Counting task for the data below: how many lines hold the word "Objeto"? Answer with the number only.

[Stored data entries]
--

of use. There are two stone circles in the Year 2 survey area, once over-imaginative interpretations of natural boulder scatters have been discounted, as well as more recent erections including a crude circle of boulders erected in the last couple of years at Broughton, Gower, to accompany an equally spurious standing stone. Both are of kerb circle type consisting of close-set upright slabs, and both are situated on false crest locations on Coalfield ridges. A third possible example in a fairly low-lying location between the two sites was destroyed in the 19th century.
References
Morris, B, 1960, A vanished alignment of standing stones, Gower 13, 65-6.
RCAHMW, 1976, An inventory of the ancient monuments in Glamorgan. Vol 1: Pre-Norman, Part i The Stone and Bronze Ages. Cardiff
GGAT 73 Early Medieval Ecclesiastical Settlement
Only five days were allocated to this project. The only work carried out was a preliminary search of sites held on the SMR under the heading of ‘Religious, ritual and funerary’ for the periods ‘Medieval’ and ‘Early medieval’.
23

--

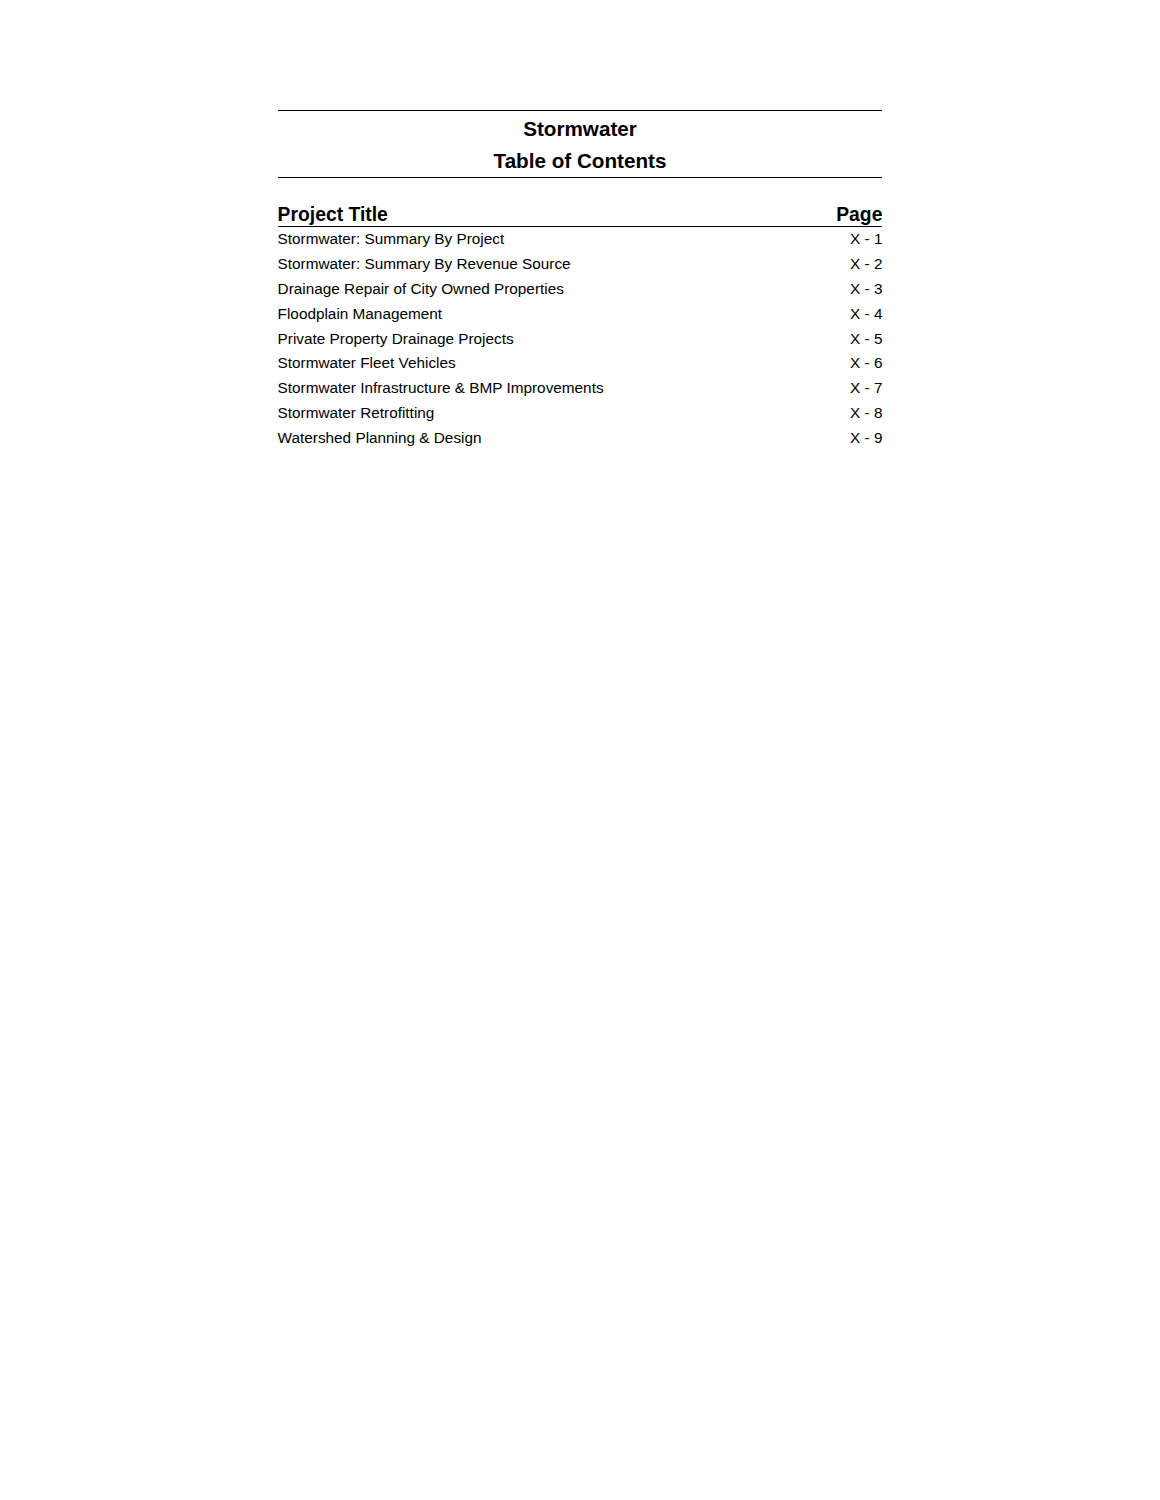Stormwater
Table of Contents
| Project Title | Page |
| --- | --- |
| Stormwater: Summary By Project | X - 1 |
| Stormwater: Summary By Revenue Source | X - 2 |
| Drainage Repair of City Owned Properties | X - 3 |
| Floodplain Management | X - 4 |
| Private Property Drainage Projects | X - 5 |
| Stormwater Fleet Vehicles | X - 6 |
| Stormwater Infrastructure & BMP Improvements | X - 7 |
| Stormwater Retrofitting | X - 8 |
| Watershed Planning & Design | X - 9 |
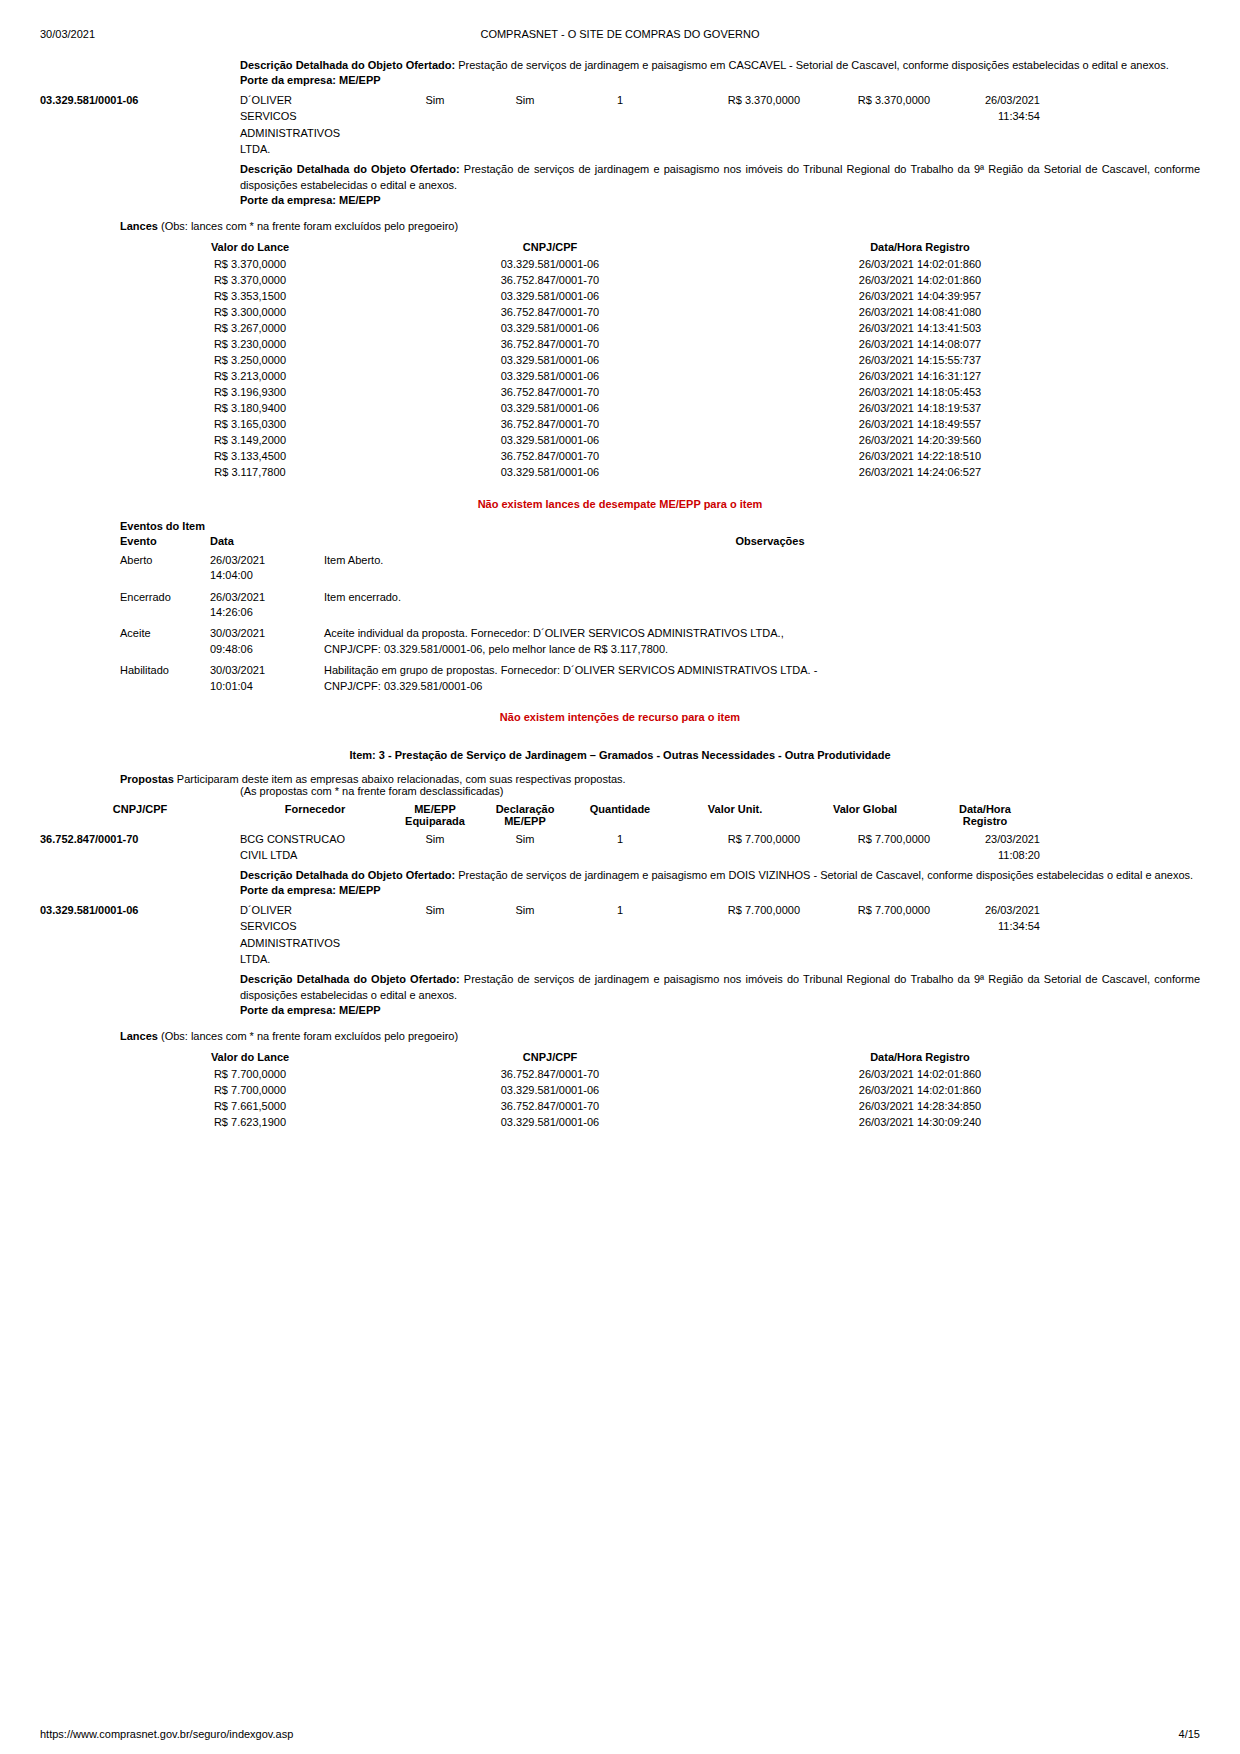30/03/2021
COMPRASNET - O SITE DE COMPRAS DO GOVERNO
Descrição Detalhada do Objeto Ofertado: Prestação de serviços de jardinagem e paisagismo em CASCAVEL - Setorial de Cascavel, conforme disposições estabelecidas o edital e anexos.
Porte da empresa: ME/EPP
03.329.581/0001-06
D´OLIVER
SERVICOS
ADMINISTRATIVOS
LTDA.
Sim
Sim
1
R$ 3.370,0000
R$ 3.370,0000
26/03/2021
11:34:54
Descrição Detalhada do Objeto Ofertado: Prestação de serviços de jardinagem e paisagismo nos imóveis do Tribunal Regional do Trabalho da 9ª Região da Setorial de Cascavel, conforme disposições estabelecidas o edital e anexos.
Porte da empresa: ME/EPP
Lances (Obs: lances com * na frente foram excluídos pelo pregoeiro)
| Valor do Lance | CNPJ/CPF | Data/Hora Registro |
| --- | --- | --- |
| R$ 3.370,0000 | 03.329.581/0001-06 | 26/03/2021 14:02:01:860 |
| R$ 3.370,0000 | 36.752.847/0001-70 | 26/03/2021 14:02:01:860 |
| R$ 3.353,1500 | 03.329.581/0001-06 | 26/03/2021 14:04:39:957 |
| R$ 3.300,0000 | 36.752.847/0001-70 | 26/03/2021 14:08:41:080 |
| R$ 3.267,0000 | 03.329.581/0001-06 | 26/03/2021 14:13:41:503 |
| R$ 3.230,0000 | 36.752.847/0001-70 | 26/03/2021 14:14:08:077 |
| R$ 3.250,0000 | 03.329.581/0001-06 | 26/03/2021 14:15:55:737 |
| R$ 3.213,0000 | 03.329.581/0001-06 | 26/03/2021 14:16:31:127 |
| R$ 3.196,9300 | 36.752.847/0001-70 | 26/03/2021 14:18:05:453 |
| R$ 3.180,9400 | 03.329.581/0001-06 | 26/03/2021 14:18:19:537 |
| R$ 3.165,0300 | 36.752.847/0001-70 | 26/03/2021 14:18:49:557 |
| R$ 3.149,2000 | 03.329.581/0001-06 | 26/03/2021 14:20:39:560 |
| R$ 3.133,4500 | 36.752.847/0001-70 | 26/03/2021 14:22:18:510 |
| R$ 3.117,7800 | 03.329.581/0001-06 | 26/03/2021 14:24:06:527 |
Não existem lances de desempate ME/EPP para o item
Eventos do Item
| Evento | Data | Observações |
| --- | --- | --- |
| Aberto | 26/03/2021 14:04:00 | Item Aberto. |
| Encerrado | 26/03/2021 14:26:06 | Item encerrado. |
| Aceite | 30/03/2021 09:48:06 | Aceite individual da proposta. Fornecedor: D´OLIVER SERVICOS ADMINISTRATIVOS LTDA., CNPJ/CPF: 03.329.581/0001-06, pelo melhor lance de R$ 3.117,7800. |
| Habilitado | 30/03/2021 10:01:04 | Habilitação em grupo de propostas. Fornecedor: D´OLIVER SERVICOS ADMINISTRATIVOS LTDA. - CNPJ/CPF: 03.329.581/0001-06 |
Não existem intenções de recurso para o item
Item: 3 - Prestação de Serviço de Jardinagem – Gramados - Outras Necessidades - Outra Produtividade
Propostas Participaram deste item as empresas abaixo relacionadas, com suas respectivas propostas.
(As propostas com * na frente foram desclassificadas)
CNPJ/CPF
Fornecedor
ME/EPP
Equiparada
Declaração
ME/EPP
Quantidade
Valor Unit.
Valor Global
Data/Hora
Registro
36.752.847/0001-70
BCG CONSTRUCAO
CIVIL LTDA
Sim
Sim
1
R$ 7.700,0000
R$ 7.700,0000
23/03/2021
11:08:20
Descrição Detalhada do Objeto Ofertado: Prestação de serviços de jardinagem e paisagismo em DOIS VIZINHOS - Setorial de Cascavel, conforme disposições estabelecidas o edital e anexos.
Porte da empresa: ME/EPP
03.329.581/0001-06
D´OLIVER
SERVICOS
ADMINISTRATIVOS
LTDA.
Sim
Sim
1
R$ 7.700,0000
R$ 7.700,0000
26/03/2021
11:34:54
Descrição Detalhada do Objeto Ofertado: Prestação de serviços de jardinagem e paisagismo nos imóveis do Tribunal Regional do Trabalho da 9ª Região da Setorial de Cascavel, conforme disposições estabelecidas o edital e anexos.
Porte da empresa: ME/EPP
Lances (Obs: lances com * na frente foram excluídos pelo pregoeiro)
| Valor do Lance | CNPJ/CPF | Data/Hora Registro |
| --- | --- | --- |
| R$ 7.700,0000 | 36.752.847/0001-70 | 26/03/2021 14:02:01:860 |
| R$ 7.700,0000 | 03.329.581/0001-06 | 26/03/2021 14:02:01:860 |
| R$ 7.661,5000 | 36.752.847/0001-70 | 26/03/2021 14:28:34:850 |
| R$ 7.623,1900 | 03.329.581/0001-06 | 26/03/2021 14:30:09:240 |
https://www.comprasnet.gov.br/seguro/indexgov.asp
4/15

--

**Answer to this task**:
4